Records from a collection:
BEGIN
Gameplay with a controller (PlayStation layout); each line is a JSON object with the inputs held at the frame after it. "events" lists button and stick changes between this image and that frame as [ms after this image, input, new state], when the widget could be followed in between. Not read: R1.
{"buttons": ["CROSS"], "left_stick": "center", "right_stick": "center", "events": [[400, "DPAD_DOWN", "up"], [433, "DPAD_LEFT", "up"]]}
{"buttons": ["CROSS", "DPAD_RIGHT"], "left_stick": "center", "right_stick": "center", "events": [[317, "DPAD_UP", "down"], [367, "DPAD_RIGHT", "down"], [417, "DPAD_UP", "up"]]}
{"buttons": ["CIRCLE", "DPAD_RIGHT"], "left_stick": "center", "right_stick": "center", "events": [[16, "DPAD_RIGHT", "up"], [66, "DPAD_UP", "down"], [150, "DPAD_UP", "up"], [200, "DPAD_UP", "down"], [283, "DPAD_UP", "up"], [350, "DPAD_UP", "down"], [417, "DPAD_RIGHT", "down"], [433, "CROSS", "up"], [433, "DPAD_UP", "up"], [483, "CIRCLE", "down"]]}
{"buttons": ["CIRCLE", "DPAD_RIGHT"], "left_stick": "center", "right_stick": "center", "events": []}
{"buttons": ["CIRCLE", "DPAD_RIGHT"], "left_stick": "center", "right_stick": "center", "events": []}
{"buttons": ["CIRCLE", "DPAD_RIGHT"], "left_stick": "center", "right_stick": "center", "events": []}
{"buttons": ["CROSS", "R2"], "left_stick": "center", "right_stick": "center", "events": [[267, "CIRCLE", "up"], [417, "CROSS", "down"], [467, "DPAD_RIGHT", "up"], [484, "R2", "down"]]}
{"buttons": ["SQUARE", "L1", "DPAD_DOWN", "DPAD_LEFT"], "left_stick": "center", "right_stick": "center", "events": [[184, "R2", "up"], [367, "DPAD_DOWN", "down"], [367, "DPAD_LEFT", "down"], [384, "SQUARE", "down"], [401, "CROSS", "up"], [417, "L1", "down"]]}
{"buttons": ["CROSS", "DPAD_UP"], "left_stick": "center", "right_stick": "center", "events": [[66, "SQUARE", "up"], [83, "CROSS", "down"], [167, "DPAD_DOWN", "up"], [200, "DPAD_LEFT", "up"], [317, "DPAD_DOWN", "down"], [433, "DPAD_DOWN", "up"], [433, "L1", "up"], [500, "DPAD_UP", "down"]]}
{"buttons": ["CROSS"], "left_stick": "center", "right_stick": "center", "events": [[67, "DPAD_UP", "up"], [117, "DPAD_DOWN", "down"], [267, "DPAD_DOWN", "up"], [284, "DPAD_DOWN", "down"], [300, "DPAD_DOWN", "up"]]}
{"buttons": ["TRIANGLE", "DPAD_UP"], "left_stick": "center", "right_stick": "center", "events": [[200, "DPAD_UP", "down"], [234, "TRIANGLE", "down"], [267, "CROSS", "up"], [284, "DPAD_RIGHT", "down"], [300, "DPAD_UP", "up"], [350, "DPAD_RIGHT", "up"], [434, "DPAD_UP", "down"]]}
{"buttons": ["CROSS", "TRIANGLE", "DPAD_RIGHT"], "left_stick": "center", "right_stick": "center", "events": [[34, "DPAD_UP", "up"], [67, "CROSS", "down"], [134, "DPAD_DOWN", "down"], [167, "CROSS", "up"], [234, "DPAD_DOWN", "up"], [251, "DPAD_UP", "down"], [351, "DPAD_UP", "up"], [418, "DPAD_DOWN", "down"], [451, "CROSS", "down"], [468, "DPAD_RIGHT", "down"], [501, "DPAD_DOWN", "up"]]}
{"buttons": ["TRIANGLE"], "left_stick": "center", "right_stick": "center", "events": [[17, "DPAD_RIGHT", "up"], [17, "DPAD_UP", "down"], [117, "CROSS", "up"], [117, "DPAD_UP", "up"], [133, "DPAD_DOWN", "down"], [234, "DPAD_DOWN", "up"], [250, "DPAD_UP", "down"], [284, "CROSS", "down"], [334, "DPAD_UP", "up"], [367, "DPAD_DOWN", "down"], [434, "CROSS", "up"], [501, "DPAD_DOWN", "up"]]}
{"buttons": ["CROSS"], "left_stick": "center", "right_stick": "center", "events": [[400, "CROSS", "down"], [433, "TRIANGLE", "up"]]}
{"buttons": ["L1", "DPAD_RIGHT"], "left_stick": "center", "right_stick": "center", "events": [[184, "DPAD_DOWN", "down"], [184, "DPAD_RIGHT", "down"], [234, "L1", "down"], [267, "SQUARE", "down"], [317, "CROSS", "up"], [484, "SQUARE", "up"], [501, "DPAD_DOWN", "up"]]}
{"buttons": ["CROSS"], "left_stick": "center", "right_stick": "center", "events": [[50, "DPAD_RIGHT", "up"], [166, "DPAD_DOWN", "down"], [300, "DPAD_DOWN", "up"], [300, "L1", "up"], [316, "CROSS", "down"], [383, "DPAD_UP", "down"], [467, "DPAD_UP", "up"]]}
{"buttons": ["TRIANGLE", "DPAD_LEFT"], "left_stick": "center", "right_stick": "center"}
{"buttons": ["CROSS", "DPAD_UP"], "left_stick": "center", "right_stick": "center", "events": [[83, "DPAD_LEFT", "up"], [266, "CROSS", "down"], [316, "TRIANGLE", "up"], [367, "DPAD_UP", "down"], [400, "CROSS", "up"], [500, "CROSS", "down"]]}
END
**Work order**
Output all the lines above. Keep each one exact.

**Solution to the exercise**
Gameplay with a controller (PlayStation layout); each line is a JSON object with the inputs held at the frame after it. "events" lists button and stick changes between this image and that frame as [ms after this image, input, new state], when the widget could be followed in between. Not read: R1.
{"buttons": ["CROSS"], "left_stick": "center", "right_stick": "center", "events": [[400, "DPAD_DOWN", "up"], [433, "DPAD_LEFT", "up"]]}
{"buttons": ["CROSS", "DPAD_RIGHT"], "left_stick": "center", "right_stick": "center", "events": [[317, "DPAD_UP", "down"], [367, "DPAD_RIGHT", "down"], [417, "DPAD_UP", "up"]]}
{"buttons": ["CIRCLE", "DPAD_RIGHT"], "left_stick": "center", "right_stick": "center", "events": [[16, "DPAD_RIGHT", "up"], [66, "DPAD_UP", "down"], [150, "DPAD_UP", "up"], [200, "DPAD_UP", "down"], [283, "DPAD_UP", "up"], [350, "DPAD_UP", "down"], [417, "DPAD_RIGHT", "down"], [433, "CROSS", "up"], [433, "DPAD_UP", "up"], [483, "CIRCLE", "down"]]}
{"buttons": ["CIRCLE", "DPAD_RIGHT"], "left_stick": "center", "right_stick": "center", "events": []}
{"buttons": ["CIRCLE", "DPAD_RIGHT"], "left_stick": "center", "right_stick": "center", "events": []}
{"buttons": ["CIRCLE", "DPAD_RIGHT"], "left_stick": "center", "right_stick": "center", "events": []}
{"buttons": ["CROSS", "R2"], "left_stick": "center", "right_stick": "center", "events": [[267, "CIRCLE", "up"], [417, "CROSS", "down"], [467, "DPAD_RIGHT", "up"], [484, "R2", "down"]]}
{"buttons": ["SQUARE", "L1", "DPAD_DOWN", "DPAD_LEFT"], "left_stick": "center", "right_stick": "center", "events": [[184, "R2", "up"], [367, "DPAD_DOWN", "down"], [367, "DPAD_LEFT", "down"], [384, "SQUARE", "down"], [401, "CROSS", "up"], [417, "L1", "down"]]}
{"buttons": ["CROSS", "DPAD_UP"], "left_stick": "center", "right_stick": "center", "events": [[66, "SQUARE", "up"], [83, "CROSS", "down"], [167, "DPAD_DOWN", "up"], [200, "DPAD_LEFT", "up"], [317, "DPAD_DOWN", "down"], [433, "DPAD_DOWN", "up"], [433, "L1", "up"], [500, "DPAD_UP", "down"]]}
{"buttons": ["CROSS"], "left_stick": "center", "right_stick": "center", "events": [[67, "DPAD_UP", "up"], [117, "DPAD_DOWN", "down"], [267, "DPAD_DOWN", "up"], [284, "DPAD_DOWN", "down"], [300, "DPAD_DOWN", "up"]]}
{"buttons": ["TRIANGLE", "DPAD_UP"], "left_stick": "center", "right_stick": "center", "events": [[200, "DPAD_UP", "down"], [234, "TRIANGLE", "down"], [267, "CROSS", "up"], [284, "DPAD_RIGHT", "down"], [300, "DPAD_UP", "up"], [350, "DPAD_RIGHT", "up"], [434, "DPAD_UP", "down"]]}
{"buttons": ["CROSS", "TRIANGLE", "DPAD_RIGHT"], "left_stick": "center", "right_stick": "center", "events": [[34, "DPAD_UP", "up"], [67, "CROSS", "down"], [134, "DPAD_DOWN", "down"], [167, "CROSS", "up"], [234, "DPAD_DOWN", "up"], [251, "DPAD_UP", "down"], [351, "DPAD_UP", "up"], [418, "DPAD_DOWN", "down"], [451, "CROSS", "down"], [468, "DPAD_RIGHT", "down"], [501, "DPAD_DOWN", "up"]]}
{"buttons": ["TRIANGLE"], "left_stick": "center", "right_stick": "center", "events": [[17, "DPAD_RIGHT", "up"], [17, "DPAD_UP", "down"], [117, "CROSS", "up"], [117, "DPAD_UP", "up"], [133, "DPAD_DOWN", "down"], [234, "DPAD_DOWN", "up"], [250, "DPAD_UP", "down"], [284, "CROSS", "down"], [334, "DPAD_UP", "up"], [367, "DPAD_DOWN", "down"], [434, "CROSS", "up"], [501, "DPAD_DOWN", "up"]]}
{"buttons": ["CROSS"], "left_stick": "center", "right_stick": "center", "events": [[400, "CROSS", "down"], [433, "TRIANGLE", "up"]]}
{"buttons": ["L1", "DPAD_RIGHT"], "left_stick": "center", "right_stick": "center", "events": [[184, "DPAD_DOWN", "down"], [184, "DPAD_RIGHT", "down"], [234, "L1", "down"], [267, "SQUARE", "down"], [317, "CROSS", "up"], [484, "SQUARE", "up"], [501, "DPAD_DOWN", "up"]]}
{"buttons": ["CROSS"], "left_stick": "center", "right_stick": "center", "events": [[50, "DPAD_RIGHT", "up"], [166, "DPAD_DOWN", "down"], [300, "DPAD_DOWN", "up"], [300, "L1", "up"], [316, "CROSS", "down"], [383, "DPAD_UP", "down"], [467, "DPAD_UP", "up"]]}
{"buttons": ["TRIANGLE", "DPAD_LEFT"], "left_stick": "center", "right_stick": "center"}
{"buttons": ["CROSS", "DPAD_UP"], "left_stick": "center", "right_stick": "center", "events": [[83, "DPAD_LEFT", "up"], [266, "CROSS", "down"], [316, "TRIANGLE", "up"], [367, "DPAD_UP", "down"], [400, "CROSS", "up"], [500, "CROSS", "down"]]}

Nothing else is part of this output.